There are always creations in progress in studio or darkroom, and there are domestic alchemies to be undertaken: processing vegetables for the freezer, marshaling quart (liter actually) sealers of pickles, relishes and tomato sauce like legions of foot soldiers and tucking them into the downstairs pantry for next winter. At the end of the day there is tea and a good book, a little Mozart on the sound system, the companionship of clan and kindred spirits, a late hour or so watching little brown bats circling over the trees.
In the Lanark highlands, there is the steady hum of working harvesters, winnowers and balers. Timothy and alfalfa are soon to be cut, and fields of barley are turning pink and silver. The first corn of the season is now showing up in roadside stalls and farm gate shops along with cucumbers, beets, sweet onions as big as baseballs, succulent yellow beans, tiny new red potatoes and rainbow hued salad makings.
There is a Mediterranean aspect to our dining in July, and dinner is often a random bowl of fresh garden salad stuff or a lightly wokked melange of veggies in every conceivable color of the rainbow, lightly tossed in olive oil and lemon juice or drizzled with an invented-on-the-spot dressing with a little curry tossed in to kick things up a notch. Then there are the many fragrant pestos being dreamed up - is there anything better than a simple plate of fresh juicy tomato slices topped with basil pesto and buffalo mozzarella? There will be more basil in the garden next year, and there will be more cilantro too. Some nights, I wish I could grow olives this far north or pasture goats for feta. The artist's eye persists in the kitchen, and I find myself arranging platters of veggies as if they were paintings or sketches or photographs, tucking a little more red in one corner, soupcons of purple and gold in with the frilly greens in another corner...

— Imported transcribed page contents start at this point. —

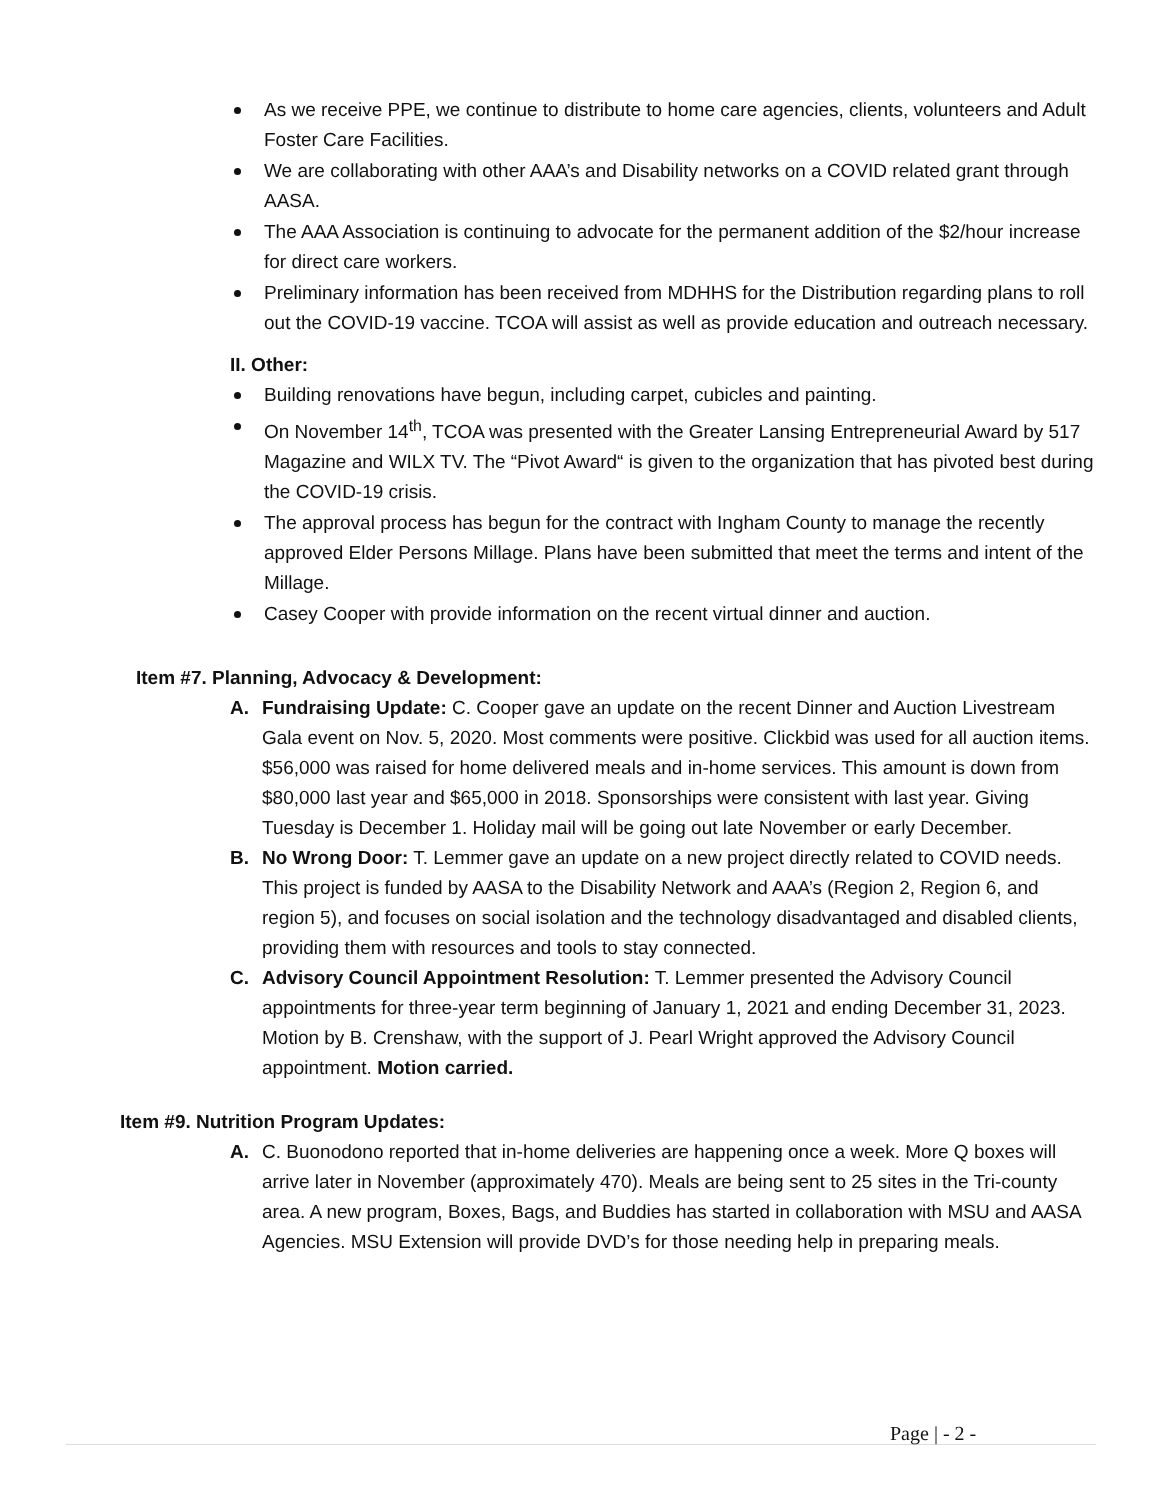As we receive PPE, we continue to distribute to home care agencies, clients, volunteers and Adult Foster Care Facilities.
We are collaborating with other AAA’s and Disability networks on a COVID related grant through AASA.
The AAA Association is continuing to advocate for the permanent addition of the $2/hour increase for direct care workers.
Preliminary information has been received from MDHHS for the Distribution regarding plans to roll out the COVID-19 vaccine. TCOA will assist as well as provide education and outreach necessary.
II. Other:
Building renovations have begun, including carpet, cubicles and painting.
On November 14<sup>th</sup>, TCOA was presented with the Greater Lansing Entrepreneurial Award by 517 Magazine and WILX TV. The “Pivot Award“ is given to the organization that has pivoted best during the COVID-19 crisis.
The approval process has begun for the contract with Ingham County to manage the recently approved Elder Persons Millage. Plans have been submitted that meet the terms and intent of the Millage.
Casey Cooper with provide information on the recent virtual dinner and auction.
Item #7. Planning, Advocacy & Development:
A. Fundraising Update: C. Cooper gave an update on the recent Dinner and Auction Livestream Gala event on Nov. 5, 2020. Most comments were positive. Clickbid was used for all auction items. $56,000 was raised for home delivered meals and in-home services. This amount is down from $80,000 last year and $65,000 in 2018. Sponsorships were consistent with last year. Giving Tuesday is December 1. Holiday mail will be going out late November or early December.
B. No Wrong Door: T. Lemmer gave an update on a new project directly related to COVID needs. This project is funded by AASA to the Disability Network and AAA’s (Region 2, Region 6, and region 5), and focuses on social isolation and the technology disadvantaged and disabled clients, providing them with resources and tools to stay connected.
C. Advisory Council Appointment Resolution: T. Lemmer presented the Advisory Council appointments for three-year term beginning of January 1, 2021 and ending December 31, 2023. Motion by B. Crenshaw, with the support of J. Pearl Wright approved the Advisory Council appointment. Motion carried.
Item #9. Nutrition Program Updates:
A. C. Buonodono reported that in-home deliveries are happening once a week. More Q boxes will arrive later in November (approximately 470). Meals are being sent to 25 sites in the Tri-county area. A new program, Boxes, Bags, and Buddies has started in collaboration with MSU and AASA Agencies. MSU Extension will provide DVD’s for those needing help in preparing meals.
Page | - 2 -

Ed Brown's Complete Tassajara Cookbook rests on the kitchen counter along with Deb Madison's Vegetarian Cooking for Everyone and Annie Somerville's Everyday Greens, and all three tomes are getting a good work out. The last book was illustrated by Mayumi Oda, and it's a treat for all the senses, not just the palate - a fine arty feast from beginning to end. All the aforementioned books are old friends, and this year they have been joined by The Art of Simple Food and The Art of Simple Food (II), two luscious offerings from one of my culinary heroes, Alice Waters.
There is something almost indecently sumptuous about casual summer repasts, an element of improvised ritual and thanksgiving. How can we not think of harvest and plenty and sharing in high summer? How can we not give thanks for all the astonishing bounty coming into season, this goodness being held out to us in offering by Mother Earth?